2025年4月22日、立命館守山高校のフィールドワーク課題の一環として、在校生のNさんからインタビューを受けました。
当日は、私・南條と小川の2名で、ブライトとしてお話をさせていただきました。
きっかけは「左利き」である、ということ
Nさんは自身が左利きであることをきっかけに「左利きの人が生きやすい社会」というテーマに取り組まれており、そこからユニバーサルデザイン(以下:UD)に興味を持たれたそうです。
実はブライトでは、2022年にも「左利きであること」をテーマにUDに興味を持った高校生からインタビューを受けていました。
こうした“個人の体験”が出発点となって社会課題に目を向けていくプロセスは、とても素晴らしいことだと感じます。

情報のUDとは? どのように進めていくのか
インタビューは「UDをどのように企画・設計していくのか」というNさんの質問からスタート。ブライトからは2つの事例を元にプロセスをお話しました。
<多くの方に伝わるツールづくり>
まず、情報ツール制作の例として空港スタッフへのマナー研修ガイドブック制作の事案を紹介しました。
全空港スタッフ向けにガイドブックを制作した翌年、日本語が得意ではない外国人スタッフへの教育が課題となっていました。
そこでブライトでは難しい言葉や表現を平易にして、わかりやすくした「やさしい日本語」を提案。これを採用いただき在留外国人スタッフをフォローすることが可能に。
更に今年は13ヶ国語に対応したアニメーション動画へ展開。より受け手が自分にとって受け取りやすいツールを選べるようになったという事例です。

▶ [記録の抜粋]:
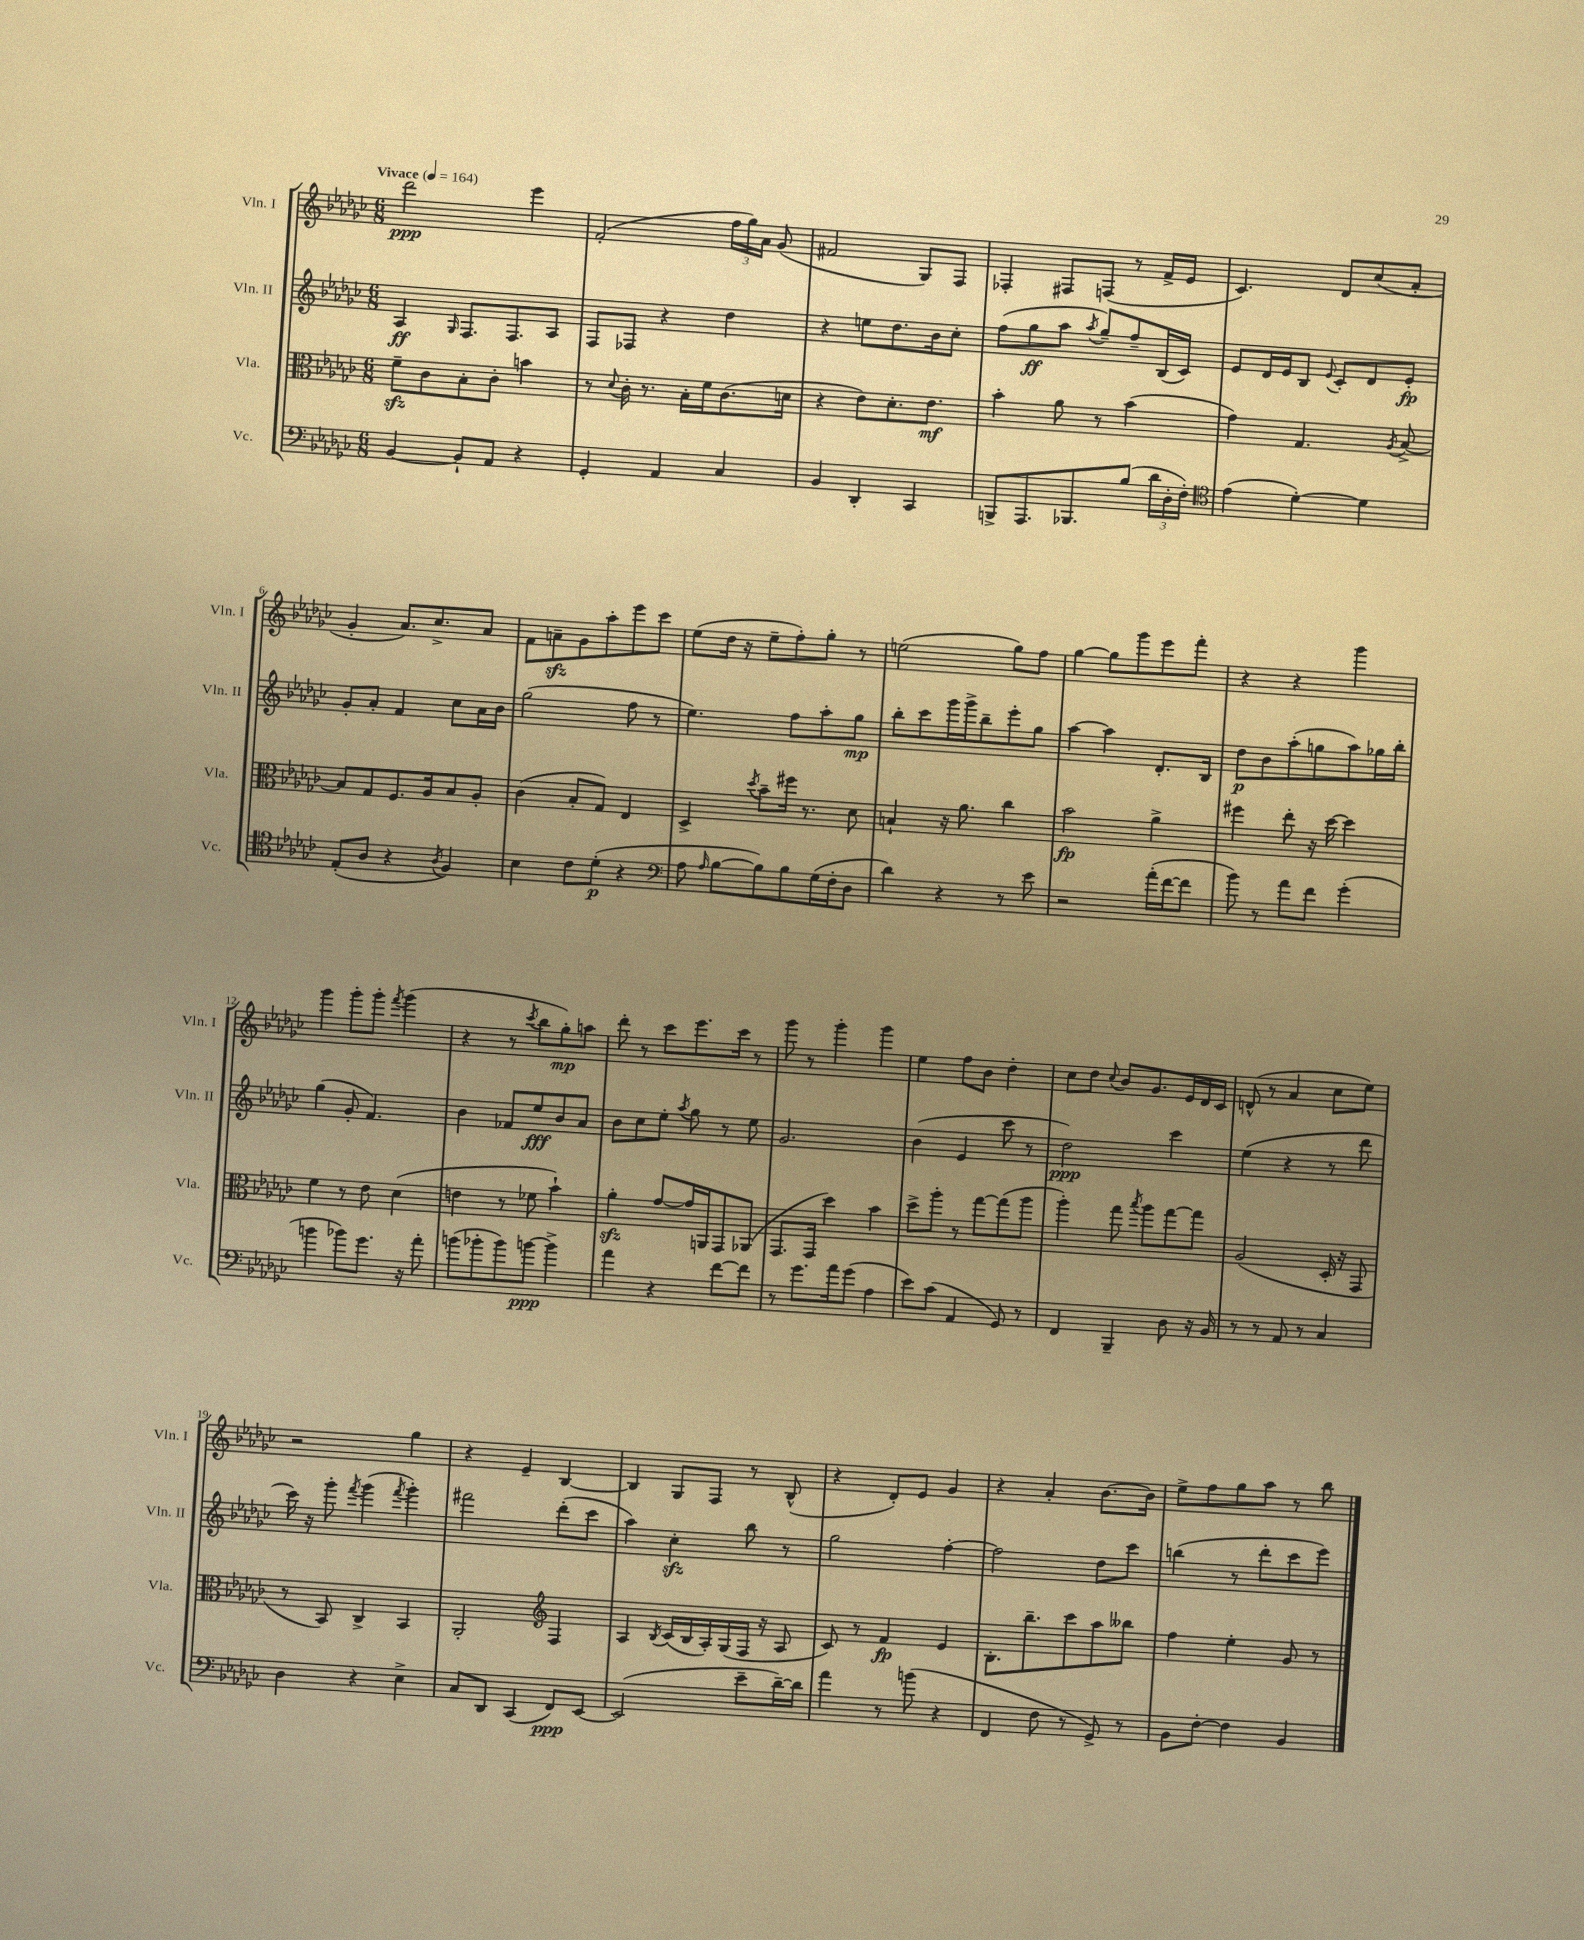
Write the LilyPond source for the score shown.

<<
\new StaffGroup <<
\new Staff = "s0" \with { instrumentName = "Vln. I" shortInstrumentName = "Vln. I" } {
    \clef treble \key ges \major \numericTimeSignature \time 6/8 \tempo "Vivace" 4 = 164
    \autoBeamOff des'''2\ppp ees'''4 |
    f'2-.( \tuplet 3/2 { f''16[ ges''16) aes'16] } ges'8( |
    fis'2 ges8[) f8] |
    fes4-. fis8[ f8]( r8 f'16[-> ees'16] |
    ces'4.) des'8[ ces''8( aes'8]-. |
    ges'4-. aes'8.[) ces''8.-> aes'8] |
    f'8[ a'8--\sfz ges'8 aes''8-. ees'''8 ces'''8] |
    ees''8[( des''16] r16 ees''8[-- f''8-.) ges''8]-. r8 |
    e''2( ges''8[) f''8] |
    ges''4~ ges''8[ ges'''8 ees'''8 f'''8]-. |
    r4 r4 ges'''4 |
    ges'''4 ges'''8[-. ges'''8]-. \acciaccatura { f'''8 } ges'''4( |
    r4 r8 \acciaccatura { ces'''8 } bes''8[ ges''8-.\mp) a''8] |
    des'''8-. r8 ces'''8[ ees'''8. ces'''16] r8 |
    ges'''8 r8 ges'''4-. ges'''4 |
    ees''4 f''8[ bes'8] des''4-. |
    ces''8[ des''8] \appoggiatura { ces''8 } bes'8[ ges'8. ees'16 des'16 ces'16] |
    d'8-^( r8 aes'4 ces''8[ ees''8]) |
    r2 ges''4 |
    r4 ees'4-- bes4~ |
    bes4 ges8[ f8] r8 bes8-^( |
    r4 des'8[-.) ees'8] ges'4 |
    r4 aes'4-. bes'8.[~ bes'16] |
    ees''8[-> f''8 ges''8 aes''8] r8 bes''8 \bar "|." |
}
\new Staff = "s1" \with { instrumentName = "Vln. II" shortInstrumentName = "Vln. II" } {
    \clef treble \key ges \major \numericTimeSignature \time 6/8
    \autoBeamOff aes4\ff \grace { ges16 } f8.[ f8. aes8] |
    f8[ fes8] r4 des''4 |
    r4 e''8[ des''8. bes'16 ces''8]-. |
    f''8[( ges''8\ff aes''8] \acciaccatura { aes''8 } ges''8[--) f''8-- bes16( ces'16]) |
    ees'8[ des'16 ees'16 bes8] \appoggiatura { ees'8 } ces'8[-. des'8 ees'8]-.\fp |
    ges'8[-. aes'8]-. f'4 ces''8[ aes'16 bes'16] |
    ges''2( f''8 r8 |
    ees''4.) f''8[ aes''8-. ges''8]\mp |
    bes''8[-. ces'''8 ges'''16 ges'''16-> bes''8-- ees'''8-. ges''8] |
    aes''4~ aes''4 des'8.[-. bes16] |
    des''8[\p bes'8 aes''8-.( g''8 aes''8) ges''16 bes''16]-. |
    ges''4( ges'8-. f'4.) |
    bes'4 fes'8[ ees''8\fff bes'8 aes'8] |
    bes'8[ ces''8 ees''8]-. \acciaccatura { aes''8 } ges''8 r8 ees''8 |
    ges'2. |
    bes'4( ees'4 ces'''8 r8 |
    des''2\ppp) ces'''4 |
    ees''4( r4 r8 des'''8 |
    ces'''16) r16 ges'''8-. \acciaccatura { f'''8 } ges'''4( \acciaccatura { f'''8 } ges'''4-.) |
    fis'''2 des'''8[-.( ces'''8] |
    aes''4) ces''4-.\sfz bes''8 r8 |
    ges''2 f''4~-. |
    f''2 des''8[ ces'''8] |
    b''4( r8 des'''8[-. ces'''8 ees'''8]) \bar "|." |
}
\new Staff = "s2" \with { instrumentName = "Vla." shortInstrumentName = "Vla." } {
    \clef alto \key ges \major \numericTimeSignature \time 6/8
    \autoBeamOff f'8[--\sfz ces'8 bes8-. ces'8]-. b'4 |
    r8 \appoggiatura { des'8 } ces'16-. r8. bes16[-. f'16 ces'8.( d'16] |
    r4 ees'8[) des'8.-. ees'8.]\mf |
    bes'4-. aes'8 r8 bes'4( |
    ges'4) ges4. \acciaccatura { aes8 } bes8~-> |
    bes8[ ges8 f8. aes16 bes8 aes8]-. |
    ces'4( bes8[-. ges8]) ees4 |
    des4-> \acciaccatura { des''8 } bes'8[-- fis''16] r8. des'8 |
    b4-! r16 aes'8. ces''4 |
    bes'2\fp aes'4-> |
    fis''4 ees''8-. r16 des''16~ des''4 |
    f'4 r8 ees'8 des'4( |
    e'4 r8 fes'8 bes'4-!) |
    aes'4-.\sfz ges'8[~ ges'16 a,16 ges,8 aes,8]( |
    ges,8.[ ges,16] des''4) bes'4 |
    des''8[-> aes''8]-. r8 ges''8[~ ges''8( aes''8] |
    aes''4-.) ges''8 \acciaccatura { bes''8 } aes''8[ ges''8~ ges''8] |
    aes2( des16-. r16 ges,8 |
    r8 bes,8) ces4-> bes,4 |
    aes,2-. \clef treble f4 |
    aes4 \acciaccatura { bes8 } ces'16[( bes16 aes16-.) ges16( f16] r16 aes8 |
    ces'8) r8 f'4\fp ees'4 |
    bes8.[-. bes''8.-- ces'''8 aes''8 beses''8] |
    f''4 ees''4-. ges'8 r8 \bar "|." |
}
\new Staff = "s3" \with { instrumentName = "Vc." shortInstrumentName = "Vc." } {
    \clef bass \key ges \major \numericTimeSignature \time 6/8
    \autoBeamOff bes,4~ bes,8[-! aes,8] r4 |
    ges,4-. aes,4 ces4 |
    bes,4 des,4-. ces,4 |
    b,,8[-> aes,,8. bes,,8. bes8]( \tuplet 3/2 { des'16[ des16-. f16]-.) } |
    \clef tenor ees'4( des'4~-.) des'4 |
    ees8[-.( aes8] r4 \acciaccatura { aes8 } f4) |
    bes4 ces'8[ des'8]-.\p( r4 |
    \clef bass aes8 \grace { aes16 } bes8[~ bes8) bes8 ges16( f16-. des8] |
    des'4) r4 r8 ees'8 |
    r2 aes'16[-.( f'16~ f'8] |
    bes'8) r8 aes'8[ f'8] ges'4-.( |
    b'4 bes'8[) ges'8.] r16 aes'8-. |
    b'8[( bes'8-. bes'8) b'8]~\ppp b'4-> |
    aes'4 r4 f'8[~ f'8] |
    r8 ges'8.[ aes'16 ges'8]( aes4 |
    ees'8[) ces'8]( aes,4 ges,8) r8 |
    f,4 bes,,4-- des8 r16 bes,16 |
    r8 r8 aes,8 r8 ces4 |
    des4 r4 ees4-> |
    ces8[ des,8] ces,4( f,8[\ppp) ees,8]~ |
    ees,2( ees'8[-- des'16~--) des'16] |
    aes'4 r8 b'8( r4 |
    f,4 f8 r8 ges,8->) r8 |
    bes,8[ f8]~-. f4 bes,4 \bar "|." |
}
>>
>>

▶ [取り組む課題]:
ユニバーサルデザインについて高校生からインタビューを受けた報告文を、最後の文の後から書き継ぎなさい。

▶ [以下に解答]:
【交通】”やさしい日本語”を用いたマナーガイドで外国人空港スタッフのマナー改善
<UDのコンサルとは?>
ツールを用意するだけではなく、「情報を届けたい人」と「受け取りたい人」をつなぐのがブライトの仕事です。
たとえば聴覚障害のあるアスリート向け研修では、日本ろうあ連盟に協力をいただきながら、当事者の意見をもとに設計。本人たちの視点に寄り添う形で内容を組み立てた事例をお話しました。
共通して大切にしているのは、“丁寧なヒアリングにより課題を明確にすること”と“当事者の声を集め、反映させること”。情報を発信する側の視点だけで作ってしまうと、つい専門的な言葉や情報量が多くなってしまい、「読むのが大変」「意味が伝わりにくい」といったことが起こりがちです。
だからこそ“誰に届けたいのか”“その人はどんな言葉で理解するのか”を明確にし、当事者と一緒に考えることで、ようやく「届く情報」になる、と、(もう少し砕けたテイストで)お話ししました。
UDの“7原則”は大切。でも、それだけでは「判断の軸」にはなりにくい
Nさんからは「UDを作る時、7原則満たしているという判断はどのように行っているのか(どのような基準を用いているか)。」「7原則だけではフワッとしており曖昧なのでは」という質問が。鋭い。
UDの7原則は、すべての人ができるだけ平等に使える製品・環境・サービスを設計するためのガイドライン。以下のように定められています。
1. 公平性 2. 自由度(柔軟性) 3. 単純性 4. 分かりやすさ 5. 安全性 6. 省体力 7. 空間性 |
(詳しくはこちら:https://bright3.jp/universal-design/)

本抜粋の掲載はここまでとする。